Copy the text of every item below exactly, leaving the pictures out of your answer.

══ Records provided ══

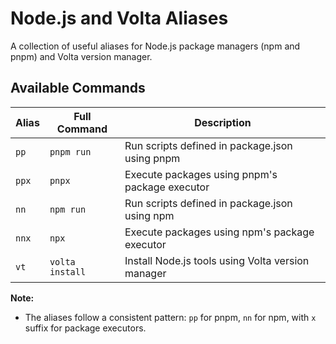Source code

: # Node.js and Volta Aliases

A collection of useful aliases for Node.js package managers (npm and pnpm) and Volta version manager.

## Available Commands

| Alias | Full Command    | Description |
|-------|----------------|-------------|
| `pp`  | `pnpm run`     | Run scripts defined in package.json using pnpm |
| `ppx` | `pnpx`         | Execute packages using pnpm's package executor |
| `nn`  | `npm run`      | Run scripts defined in package.json using npm |
| `nnx` | `npx`          | Execute packages using npm's package executor |
| `vt`  | `volta install`| Install Node.js tools using Volta version manager |

**Note:** 
- The aliases follow a consistent pattern: `pp` for pnpm, `nn` for npm, with `x` suffix for package executors.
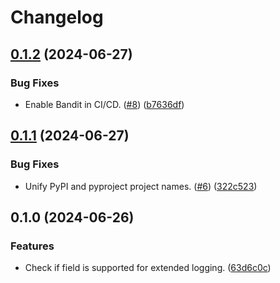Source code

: # Changelog

## [0.1.2](https://github.com/release-engineering/ASGI-Middlewares/compare/v0.1.1...v0.1.2) (2024-06-27)


### Bug Fixes

* Enable Bandit in CI/CD. ([#8](https://github.com/release-engineering/ASGI-Middlewares/issues/8)) ([b7636df](https://github.com/release-engineering/ASGI-Middlewares/commit/b7636df542ef92b04382de192f5b7189c01f6a56))

## [0.1.1](https://github.com/release-engineering/ASGI-Middlewares/compare/v0.1.0...v0.1.1) (2024-06-27)


### Bug Fixes

* Unify PyPI and pyproject project names. ([#6](https://github.com/release-engineering/ASGI-Middlewares/issues/6)) ([322c523](https://github.com/release-engineering/ASGI-Middlewares/commit/322c523100b02ef4976086d2825ca3e5abe0e18e))

## 0.1.0 (2024-06-26)


### Features

* Check if field is supported for extended logging. ([63d6c0c](https://github.com/release-engineering/ASGI-Middlewares/commit/63d6c0c34ef7a20c1f1bbf1a7384899892c5c58f))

═══

■ Task answer ■
Source code

: # Node.js and Volta Aliases

A collection of useful aliases for Node.js package managers (npm and pnpm) and Volta version manager.

## Available Commands

| Alias | Full Command    | Description |
|-------|----------------|-------------|
| `pp`  | `pnpm run`     | Run scripts defined in package.json using pnpm |
| `ppx` | `pnpx`         | Execute packages using pnpm's package executor |
| `nn`  | `npm run`      | Run scripts defined in package.json using npm |
| `nnx` | `npx`          | Execute packages using npm's package executor |
| `vt`  | `volta install`| Install Node.js tools using Volta version manager |

**Note:** 
- The aliases follow a consistent pattern: `pp` for pnpm, `nn` for npm, with `x` suffix for package executors.
Source code

: # Changelog

## [0.1.2](https://github.com/release-engineering/ASGI-Middlewares/compare/v0.1.1...v0.1.2) (2024-06-27)


### Bug Fixes

* Enable Bandit in CI/CD. ([#8](https://github.com/release-engineering/ASGI-Middlewares/issues/8)) ([b7636df](https://github.com/release-engineering/ASGI-Middlewares/commit/b7636df542ef92b04382de192f5b7189c01f6a56))

## [0.1.1](https://github.com/release-engineering/ASGI-Middlewares/compare/v0.1.0...v0.1.1) (2024-06-27)


### Bug Fixes

* Unify PyPI and pyproject project names. ([#6](https://github.com/release-engineering/ASGI-Middlewares/issues/6)) ([322c523](https://github.com/release-engineering/ASGI-Middlewares/commit/322c523100b02ef4976086d2825ca3e5abe0e18e))

## 0.1.0 (2024-06-26)


### Features

* Check if field is supported for extended logging. ([63d6c0c](https://github.com/release-engineering/ASGI-Middlewares/commit/63d6c0c34ef7a20c1f1bbf1a7384899892c5c58f))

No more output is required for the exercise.